Verify Scaler Received the Message
While the log output told us that Scaler returned HTTP 204
like we configured it to, let's go ahead and verify that Scaler received the message in its entirety.
Access the user interface for the local Scaler instance.
Log on as an administrator and navigate to the Job Monitoring screen (Jobs tab).
Under Job ID, click on the link for the most recently executed job for the Simple Scaler Endpoint workflow.
Select the Script component in the Job Details window and the Script Log should show the JSON payload we sent to Kafka.
Aaand we're done! You have now successfully sent a message to Inspire Scaler via Apache Kafka! Congratulations!
Areas for Further Study and/or Investigation
It almost goes without saying that a customer's production implementation will involve many more requirements and much more complexity than the simple proof of connectivity undertaken with this guide. Some areas for further investigation and future validation are included in the sections below.
Calling Scaler with Authentication Enabled
When Default authentication is enabled in Scaler, Camel's HTTP4 component configuration needs to change so that user credentials are passed with the request to Scaler. There are two ways to go about this.
Option 1: Setting the Authorization Header
While the mechanics are beyond the scope of this document, Camel's exchange of in/out parameters will generally preserve headers along the entire route and pass the set to each component. We can use this feature to set an HTTP Authorization header prior to invoking the HTTP4 component and it will pass this header to Scaler.
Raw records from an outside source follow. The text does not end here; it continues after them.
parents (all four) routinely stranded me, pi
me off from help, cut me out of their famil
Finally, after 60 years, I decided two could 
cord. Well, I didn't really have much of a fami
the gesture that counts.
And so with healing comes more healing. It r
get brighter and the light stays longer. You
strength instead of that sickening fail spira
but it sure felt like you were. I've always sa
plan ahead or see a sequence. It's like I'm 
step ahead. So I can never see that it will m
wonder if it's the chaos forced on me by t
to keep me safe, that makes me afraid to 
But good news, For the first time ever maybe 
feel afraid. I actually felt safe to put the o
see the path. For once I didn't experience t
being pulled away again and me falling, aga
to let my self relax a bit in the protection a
For basic authentication, the Authorization header is expected to be formatted as:
Basic c3lzdGVtOlBhc3N3b3JkMQ==
where the string of characters following "Basic "
is a base64-encoded value formed by encoding the username and password joined by a colon. This can be added to the HTTP section in the application configuration file (application.yaml) as shown below:
http:
auth-header: Basic c3lzdGVtOlBhc3N3b3JkMQ==
In the routes.xml file, add the following before line with the HTTP4 component:
<setHeader headerName="Authorization">
<constant>{{http.auth-header}}</constant>
</setHeader>
Option 2: Setting Parameters in the URI
If you would rather not work with base64-encoded values, the username and password to use can be included directly in the HTTP4 component's URI configuration. With the username and password added to the application configuration file (application.yaml):
http:
username: system
password: Password1
the HTTP4 component in the routes.xml file can be modified as follows:
<to uri="http4:{{http.host}}:{{http.port}}{{http.resourceUrl}}?httpMethod={{http.method}}&authUsername={{http.username}}&authPassword={{http.password}}&authenticationPreemptive=true"/>
Creating a Response in Scaler and Publishing it to Kafka
Update: This exercise is covered in the post Sending Output from Inspire Scaler to Apache Kafka.
Using the Docker Demo Environment
In order to provide ready access to a Kafka environment for testing this integration, a Docker Compose file that creates a single-node instance of Apache Kafka along with an Apache Zookeeper server is included with the project assets. The Zookeeper server is required by Kafka to support many of the distributed features (leader elections, partitions, etc.).
To start the demo environment, from a console window or command prompt in the project root directory, execute:
> docker-compose up -d
This will create a network and start both server instances in daemon or background mode. By default, Kafka's primary listener will be bound to port 9092
of the host machine (localhost:9092
). Because of the peculiarities of networking with Docker, a second listener has been configured to run on port 29092
. If you plan to connect to the demo Kafka server from another container (internal to Docker, on the kafka-demo
network), you will need to use kafka:29092
for the commands or parameters that require supplying the address of the Kafka broker.